Devotional One: Two Views on Love
- Mr. Zachary Roberts
- 2 days ago
- 3 min read

Series Introduction: WHAT DO YOU KNOW ABOUT LOVE?
Frozen is perhaps the most iconic story of the twenty-first century so far. While full of lines and songs that so many know by heart, there is a depth of understanding that can be found concerning the nature of love. Throughout this devotional series, we will explore how love can be found and how love can be misunderstood in many ways. NRCA’s Squire Theatre is excited to bring this love story to life, and perhaps the love story is more than anyone understands. The Season of Friendship ends this year with a beautiful story about how love can transcend both emotion and fear.
Love bears all things, believes all things, hopes all things, endures all things.
–I Corinthians 13:7
ANNA: Love is an open door...
ELSA: Conceal it. Don’t feel it.
–Frozen
Love is a key ingredient to a good musical. So many musicals deal with the ups and downs of love in many ways. Frozen is no exception; however, while many musicals deal with romantic love, Frozen deals with the type of love less considered in the Broadway canon. The love story in this musical is that of the love of the family and in particular, the love between two sisters who want nothing more than to be a family together. While there is a romantic interest for Anna, the primary exploration of love is familial—between Anna and Elsa as sisters.
The two sisters are as different as two people can be, and their personalities play significantly into how they view love. Both Anna and Elsa feel the sting of isolation. For many years, the two sisters have been kept apart, and with this isolation comes a whirl of consequences. Anna is an exuberant and extroverted young woman who is looking for love to replace the loss of her sister. Elsa, meanwhile, leans into her isolation and sees her separation from Anna as a means of protecting her sister.
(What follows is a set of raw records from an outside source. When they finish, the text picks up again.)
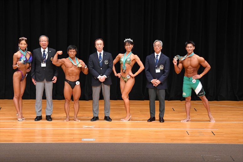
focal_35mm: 168
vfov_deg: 8.2
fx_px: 1133
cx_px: 122
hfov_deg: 12.2
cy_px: 81
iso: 4000
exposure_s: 1/400
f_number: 5.6
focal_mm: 112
Both young women are searching for something to fill the chasm left by their parents’ death, and their decisions regarding love take them in two extremes.
For Anna, Prince Hans is the whirlwind of romantic love that she has been missing for a long time. Anna finds herself smitten by a man she hardly knows, but who she believes can fill the void left by the absence of her parents and Elsa. Anna is in love with the idea of being in love. Truly, nothing is wrong with love being a feeling, but if it is to grow, love must extend to wanting the best for another person despite what this costs us personally. At one extreme, the audience sees Anna gleefully falling head over heels for a man she hardly knows.
At the other extreme, the audience finds Elsa pushing others away at great cost as well. Truly, Elsa loves her sister, but she doesn’t trust herself to keep Anna out of harm’s way. Elsa rejects Anna because she is afraid her powers will harm Anna even further.
In I Corinthians 13, the Apostle Paul speaks famously about the nature of love. He gives a description of love that rivals any other definition of love in the human realm. As we move forward in these devotionals, we will explore the way in which Paul’s definition of love demonstrates the dangerous extremes of love found in the example of Anna and Elsa.